> **ACTION ITEM**
From the first line to the last, print the data exactly.

> **DATASET SECTION**
((

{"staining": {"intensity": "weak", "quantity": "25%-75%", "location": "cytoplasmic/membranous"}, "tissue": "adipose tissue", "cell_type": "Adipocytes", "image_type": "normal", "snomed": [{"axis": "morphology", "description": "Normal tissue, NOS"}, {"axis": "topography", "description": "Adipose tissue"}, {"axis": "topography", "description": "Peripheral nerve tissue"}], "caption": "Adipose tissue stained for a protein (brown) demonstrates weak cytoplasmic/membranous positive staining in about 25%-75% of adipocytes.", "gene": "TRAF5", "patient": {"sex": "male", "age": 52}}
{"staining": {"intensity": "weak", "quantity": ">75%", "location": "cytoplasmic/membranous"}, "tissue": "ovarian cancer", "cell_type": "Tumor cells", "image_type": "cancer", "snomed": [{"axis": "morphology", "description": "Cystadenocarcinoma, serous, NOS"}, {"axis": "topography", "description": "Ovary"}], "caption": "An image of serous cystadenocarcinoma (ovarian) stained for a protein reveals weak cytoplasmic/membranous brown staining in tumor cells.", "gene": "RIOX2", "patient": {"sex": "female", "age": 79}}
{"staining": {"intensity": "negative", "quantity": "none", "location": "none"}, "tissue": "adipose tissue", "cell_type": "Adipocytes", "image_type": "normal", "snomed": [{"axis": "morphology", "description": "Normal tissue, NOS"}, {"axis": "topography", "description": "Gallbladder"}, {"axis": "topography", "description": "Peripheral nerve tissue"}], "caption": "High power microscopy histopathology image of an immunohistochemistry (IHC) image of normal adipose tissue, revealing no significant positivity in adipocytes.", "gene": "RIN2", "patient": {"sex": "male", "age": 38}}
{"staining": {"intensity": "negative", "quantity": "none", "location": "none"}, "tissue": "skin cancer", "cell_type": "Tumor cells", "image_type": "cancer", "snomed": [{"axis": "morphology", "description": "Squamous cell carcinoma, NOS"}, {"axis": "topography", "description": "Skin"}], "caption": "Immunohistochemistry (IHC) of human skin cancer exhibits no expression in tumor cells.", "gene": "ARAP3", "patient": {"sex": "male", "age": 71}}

))

> **YOUR RESPONSE**
{"staining": {"intensity": "weak", "quantity": "25%-75%", "location": "cytoplasmic/membranous"}, "tissue": "adipose tissue", "cell_type": "Adipocytes", "image_type": "normal", "snomed": [{"axis": "morphology", "description": "Normal tissue, NOS"}, {"axis": "topography", "description": "Adipose tissue"}, {"axis": "topography", "description": "Peripheral nerve tissue"}], "caption": "Adipose tissue stained for a protein (brown) demonstrates weak cytoplasmic/membranous positive staining in about 25%-75% of adipocytes.", "gene": "TRAF5", "patient": {"sex": "male", "age": 52}}
{"staining": {"intensity": "weak", "quantity": ">75%", "location": "cytoplasmic/membranous"}, "tissue": "ovarian cancer", "cell_type": "Tumor cells", "image_type": "cancer", "snomed": [{"axis": "morphology", "description": "Cystadenocarcinoma, serous, NOS"}, {"axis": "topography", "description": "Ovary"}], "caption": "An image of serous cystadenocarcinoma (ovarian) stained for a protein reveals weak cytoplasmic/membranous brown staining in tumor cells.", "gene": "RIOX2", "patient": {"sex": "female", "age": 79}}
{"staining": {"intensity": "negative", "quantity": "none", "location": "none"}, "tissue": "adipose tissue", "cell_type": "Adipocytes", "image_type": "normal", "snomed": [{"axis": "morphology", "description": "Normal tissue, NOS"}, {"axis": "topography", "description": "Gallbladder"}, {"axis": "topography", "description": "Peripheral nerve tissue"}], "caption": "High power microscopy histopathology image of an immunohistochemistry (IHC) image of normal adipose tissue, revealing no significant positivity in adipocytes.", "gene": "RIN2", "patient": {"sex": "male", "age": 38}}
{"staining": {"intensity": "negative", "quantity": "none", "location": "none"}, "tissue": "skin cancer", "cell_type": "Tumor cells", "image_type": "cancer", "snomed": [{"axis": "morphology", "description": "Squamous cell carcinoma, NOS"}, {"axis": "topography", "description": "Skin"}], "caption": "Immunohistochemistry (IHC) of human skin cancer exhibits no expression in tumor cells.", "gene": "ARAP3", "patient": {"sex": "male", "age": 71}}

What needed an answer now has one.